Copy each line of the listing that includes "este".

▶ Task material:

━━━

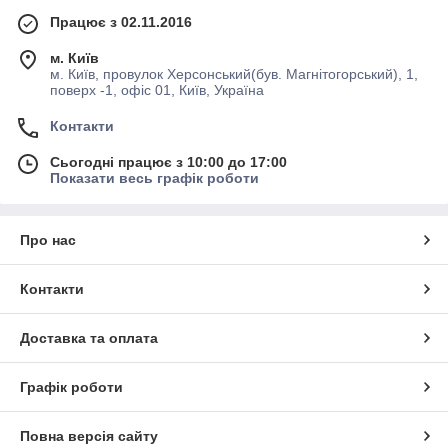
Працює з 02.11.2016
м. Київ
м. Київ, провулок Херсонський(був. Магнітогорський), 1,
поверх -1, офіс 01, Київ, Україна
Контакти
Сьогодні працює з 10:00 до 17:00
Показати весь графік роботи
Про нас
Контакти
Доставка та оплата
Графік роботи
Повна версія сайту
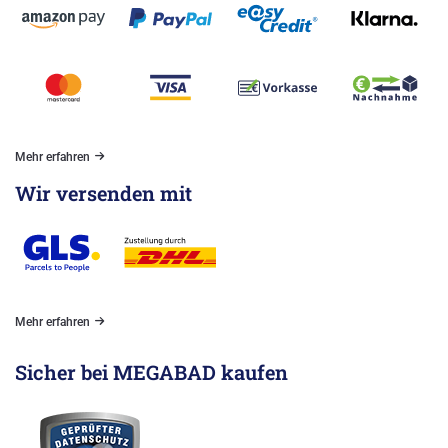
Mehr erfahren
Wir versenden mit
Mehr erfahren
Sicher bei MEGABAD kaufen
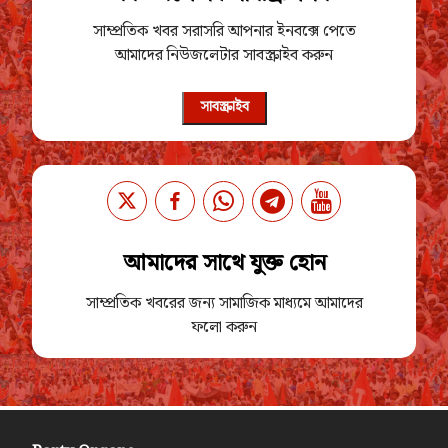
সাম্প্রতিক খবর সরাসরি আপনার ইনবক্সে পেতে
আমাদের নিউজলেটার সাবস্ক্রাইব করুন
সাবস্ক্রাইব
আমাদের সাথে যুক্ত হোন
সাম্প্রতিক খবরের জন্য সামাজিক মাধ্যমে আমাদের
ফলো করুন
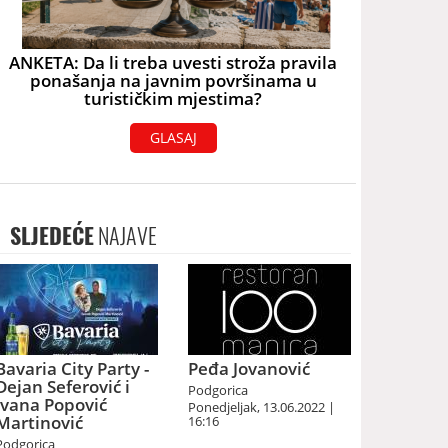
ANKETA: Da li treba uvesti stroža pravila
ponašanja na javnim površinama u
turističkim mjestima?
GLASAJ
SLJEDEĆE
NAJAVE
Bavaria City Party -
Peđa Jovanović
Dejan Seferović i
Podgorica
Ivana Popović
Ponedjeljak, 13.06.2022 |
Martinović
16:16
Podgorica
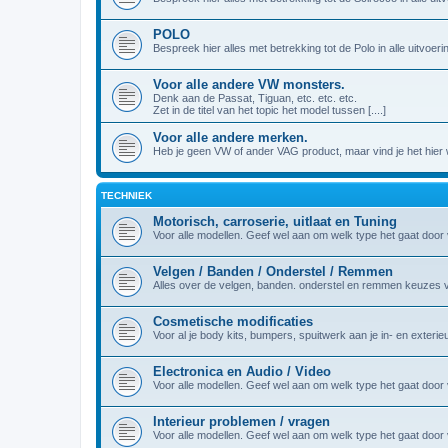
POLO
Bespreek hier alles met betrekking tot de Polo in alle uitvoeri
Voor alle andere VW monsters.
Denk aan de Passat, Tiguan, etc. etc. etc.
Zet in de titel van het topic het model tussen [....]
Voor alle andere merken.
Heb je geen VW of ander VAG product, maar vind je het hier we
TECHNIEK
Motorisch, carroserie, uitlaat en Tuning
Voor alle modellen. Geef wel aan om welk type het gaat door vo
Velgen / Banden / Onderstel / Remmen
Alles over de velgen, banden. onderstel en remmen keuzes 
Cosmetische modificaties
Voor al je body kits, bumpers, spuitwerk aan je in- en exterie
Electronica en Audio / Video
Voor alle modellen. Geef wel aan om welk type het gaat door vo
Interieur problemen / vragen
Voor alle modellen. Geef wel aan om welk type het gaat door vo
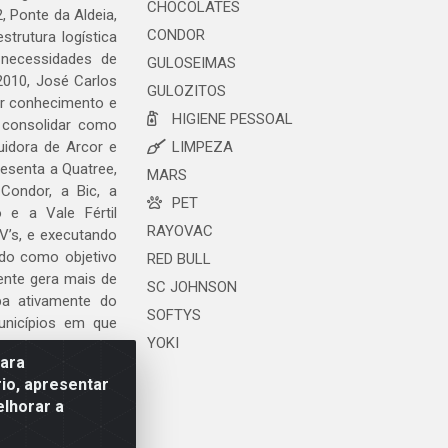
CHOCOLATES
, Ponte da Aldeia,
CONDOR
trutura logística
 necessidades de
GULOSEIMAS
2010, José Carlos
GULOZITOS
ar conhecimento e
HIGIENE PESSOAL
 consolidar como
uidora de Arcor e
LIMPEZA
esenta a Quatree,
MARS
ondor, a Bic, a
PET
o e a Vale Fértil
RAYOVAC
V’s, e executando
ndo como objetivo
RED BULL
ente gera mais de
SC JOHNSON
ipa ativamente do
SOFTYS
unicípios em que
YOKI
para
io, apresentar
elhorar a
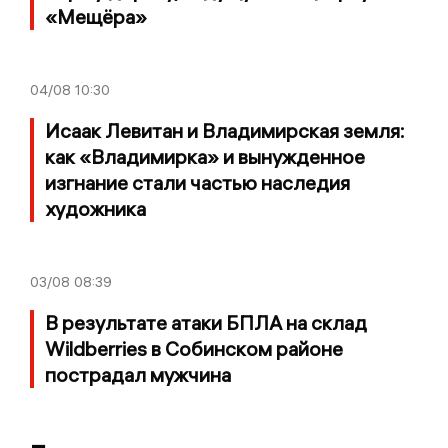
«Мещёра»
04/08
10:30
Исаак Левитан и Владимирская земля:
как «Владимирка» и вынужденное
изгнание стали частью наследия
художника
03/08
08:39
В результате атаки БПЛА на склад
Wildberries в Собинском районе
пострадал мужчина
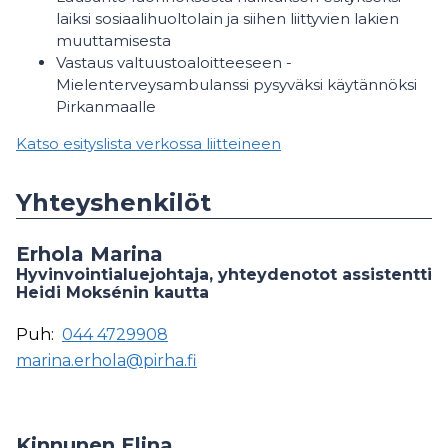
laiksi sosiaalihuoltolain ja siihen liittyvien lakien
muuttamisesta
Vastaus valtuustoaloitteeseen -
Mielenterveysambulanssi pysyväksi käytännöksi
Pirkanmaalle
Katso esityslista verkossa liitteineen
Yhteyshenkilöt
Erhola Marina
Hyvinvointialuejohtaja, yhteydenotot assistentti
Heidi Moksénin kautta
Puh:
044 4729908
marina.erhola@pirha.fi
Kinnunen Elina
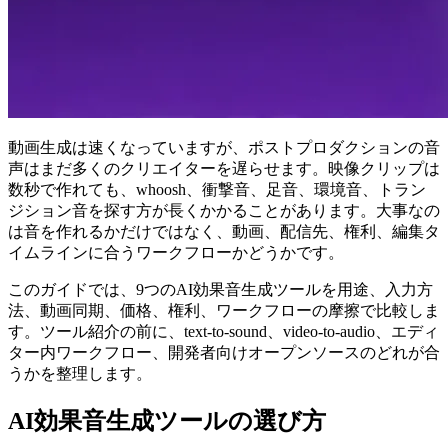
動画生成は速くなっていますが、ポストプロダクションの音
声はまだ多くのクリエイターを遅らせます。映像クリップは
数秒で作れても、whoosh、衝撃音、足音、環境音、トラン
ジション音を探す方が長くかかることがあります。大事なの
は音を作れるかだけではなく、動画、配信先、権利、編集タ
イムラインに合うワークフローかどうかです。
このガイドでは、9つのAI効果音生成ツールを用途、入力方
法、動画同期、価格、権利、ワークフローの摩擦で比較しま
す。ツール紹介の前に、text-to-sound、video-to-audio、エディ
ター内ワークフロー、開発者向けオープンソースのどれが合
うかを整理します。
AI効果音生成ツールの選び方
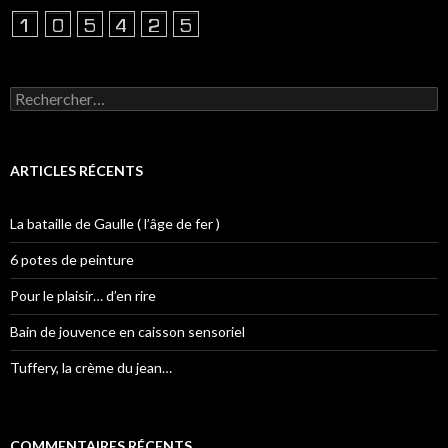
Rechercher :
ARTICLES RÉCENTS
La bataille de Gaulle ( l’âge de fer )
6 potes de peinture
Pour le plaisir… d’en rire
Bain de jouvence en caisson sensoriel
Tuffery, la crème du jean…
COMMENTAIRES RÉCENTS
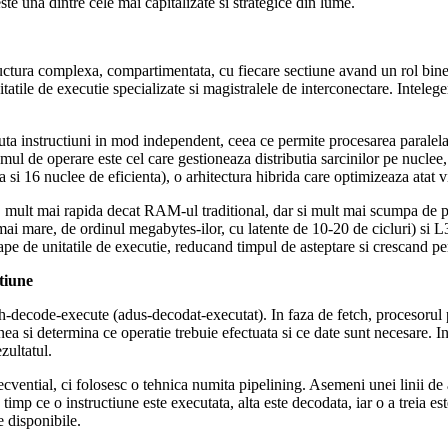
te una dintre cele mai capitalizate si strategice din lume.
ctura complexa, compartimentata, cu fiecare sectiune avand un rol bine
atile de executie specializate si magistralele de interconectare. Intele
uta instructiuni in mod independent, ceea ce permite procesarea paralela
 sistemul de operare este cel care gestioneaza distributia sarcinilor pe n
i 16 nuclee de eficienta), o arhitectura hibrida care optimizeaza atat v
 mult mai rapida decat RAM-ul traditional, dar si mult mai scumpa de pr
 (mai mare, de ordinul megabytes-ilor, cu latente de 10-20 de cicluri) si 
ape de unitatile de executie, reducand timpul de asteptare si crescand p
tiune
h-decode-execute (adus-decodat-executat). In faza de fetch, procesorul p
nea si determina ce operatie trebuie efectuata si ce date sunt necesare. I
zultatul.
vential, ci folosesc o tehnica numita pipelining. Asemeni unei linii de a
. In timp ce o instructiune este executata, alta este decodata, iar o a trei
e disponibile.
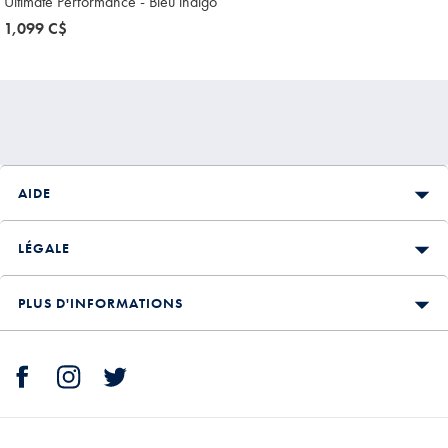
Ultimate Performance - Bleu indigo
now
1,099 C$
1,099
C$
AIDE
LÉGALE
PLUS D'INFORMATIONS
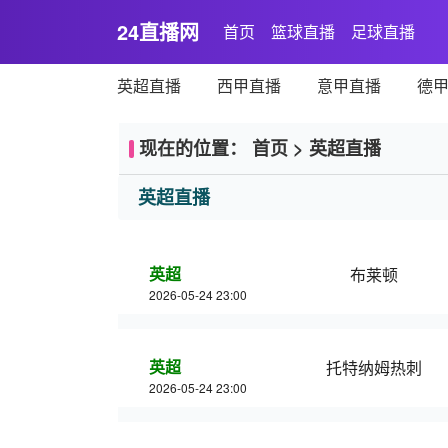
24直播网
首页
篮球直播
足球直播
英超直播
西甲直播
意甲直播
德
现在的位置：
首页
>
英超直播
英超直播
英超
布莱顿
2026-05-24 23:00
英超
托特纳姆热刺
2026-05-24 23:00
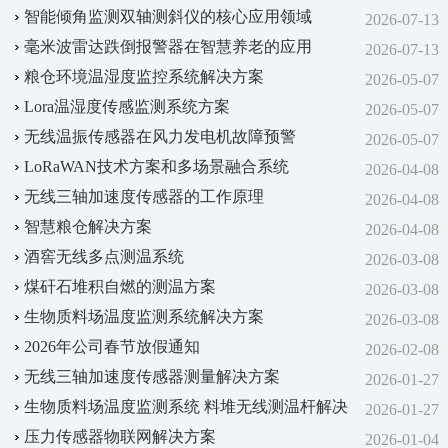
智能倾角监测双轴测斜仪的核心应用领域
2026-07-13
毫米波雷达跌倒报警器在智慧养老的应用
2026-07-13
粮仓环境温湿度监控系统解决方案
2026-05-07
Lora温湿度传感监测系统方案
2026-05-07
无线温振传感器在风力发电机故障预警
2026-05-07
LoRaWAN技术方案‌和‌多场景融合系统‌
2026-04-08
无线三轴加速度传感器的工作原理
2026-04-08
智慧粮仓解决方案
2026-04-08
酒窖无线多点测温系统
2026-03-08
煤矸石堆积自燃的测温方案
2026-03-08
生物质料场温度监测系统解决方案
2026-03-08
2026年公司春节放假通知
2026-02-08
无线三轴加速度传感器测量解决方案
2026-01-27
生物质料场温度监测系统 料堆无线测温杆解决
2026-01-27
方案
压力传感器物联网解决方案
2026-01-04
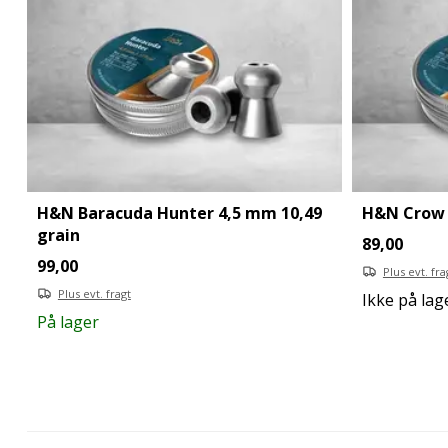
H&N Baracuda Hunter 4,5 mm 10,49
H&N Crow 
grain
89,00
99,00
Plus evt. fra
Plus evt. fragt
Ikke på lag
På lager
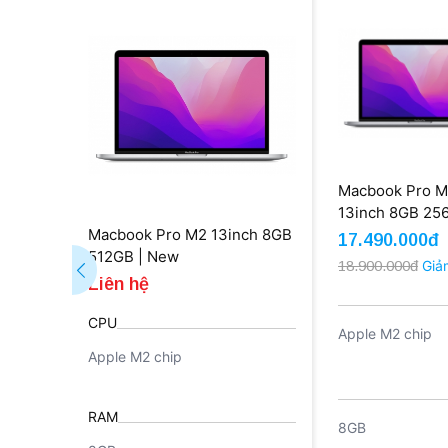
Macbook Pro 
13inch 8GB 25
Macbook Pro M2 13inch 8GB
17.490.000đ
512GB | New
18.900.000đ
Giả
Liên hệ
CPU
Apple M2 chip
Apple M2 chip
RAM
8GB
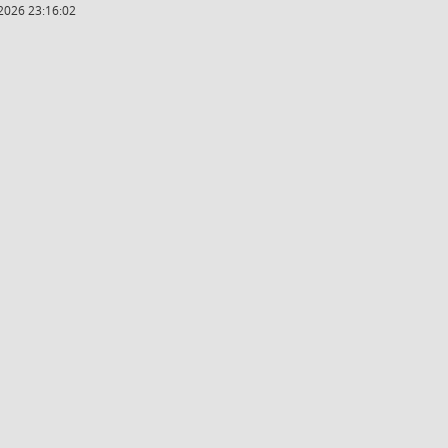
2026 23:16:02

━━━

▶ Written answer:
 sistemul de operare este cel care gestioneaza distributia sarcinilor pe n
. In timp ce o instructiune este executata, alta este decodata, iar o a trei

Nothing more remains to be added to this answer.